The fact that President Irfaan Ali choose, recently, to convene a forum at which to ‘reason with’ local building contractors who are either involved in the execution of state contracts or hope to secure such contracts in the future, is, on the basis of what has been revealed in the media, a good sign. The President’s decision to meet with the contractors, one assumes, is linked to his government’s   expectations of the sector in the context of what he anticipates   will be the country’s broader development direction in the period ahead and the role that building contractors will have to play therein.  Building, if we read the ‘tea leaves’ correctly, will be central to the broader ‘going forward’ process in what, these days, is loosely described as the oil and gas era and the message which the President appears to have sought to send to the contractors is that in the matter of honouring the contracts associated particularly, though not exclusively, within the stipulated completion time frames, our contractors are going to have to ‘get their act together.’

The President himself will not be, given the experience of his previous ministerial dispensation, unfamiliar with what, frequently, is the idiosyncratic work ethic of some of our contractors. Nor, one might add, would he be oblivious to the fact that the attitude of contractors to honouring ‘time lines’ and other contractual stipulations, are, in many instances, reflective of a multi-faceted culture of falsification and fudging that has become par for the course in the sector. Indeed, it would hardly be an exaggeration to say that in the matter of the ‘arrangements’ that attend state-financed construction contracts, underhandedness appears to have reached the level of a scourge. What would have been similar kinds of challenges in an earlier dispensation, ought to better position the President to respond to the current situation than if he had come to the table a ‘greenhorn’ in such matters.

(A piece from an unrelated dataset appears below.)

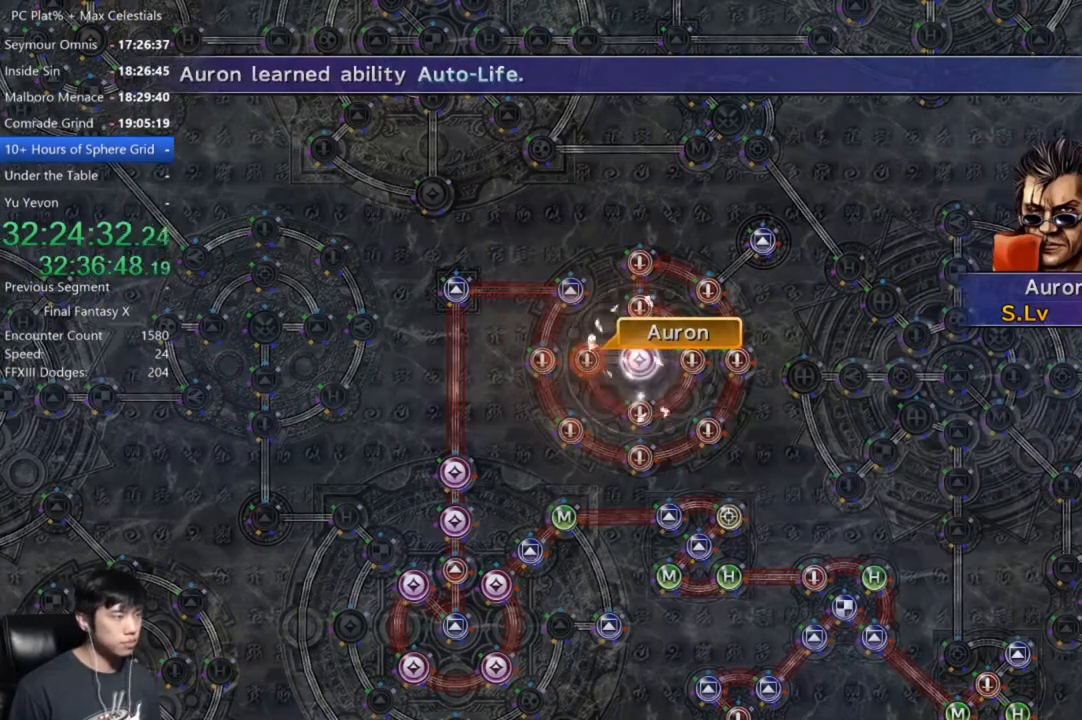
{"buttons": [], "left_stick": "center", "right_stick": "center", "events": [[34, "A", "down"], [100, "A", "up"], [201, "A", "down"], [301, "A", "up"], [434, "A", "down"], [467, "A", "up"]]}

To dwell for a while on what one might call the anomalous culture that pervades building contracts that are financed with state funds it has to be said that under political administrations, across dispensations, irregularities in the administration of state-funded construction contracts, had become the order of the day. No political administration in the post-independence history of Guyana can honestly deny that state-funded building contracts have, over the years, been one of the favoured ‘milch cows’ through which political gifts are doled out. Nor can it be denied that an embedded culture of corruption involving some state administrators charged with overseeing the various aspects of both the awarding and execution of construction contracts have carved out niches of irregularity sufficiently convoluted in their nature to evade official detection since, all too frequently, it is the gatekeepers themselves who are, simultaneously,  beneficiaries from such thievery.

If this editorial does not, by any means, begin with the assumption that the President’s recent meeting with the contractors falls into the familiar ‘window-dressing,’ image-burnishing category at which governments, over time, have become barefacedly expert, but which, these days, have minimal real public traction, it seeks to send a message to the President that if, others having failed miserably before him, he manages to begin a process of rolling back the unquestioned culture of corruption that has long pervaded state-funded construction contracts, then he would have done the taxpayers of the Republic a considerable service. If, however, his administration is perceived, down the road, to have been indifferent to the persistence of the anomalies in areas such as the awarding of contracts and blatant collusion between state officials and private contractors to ‘cream off’ millions upon millions of dollars under a range of carefully contrived self-serving schemes, then neither he nor his administration can cry foul if and when they are ‘called out’ by the nation.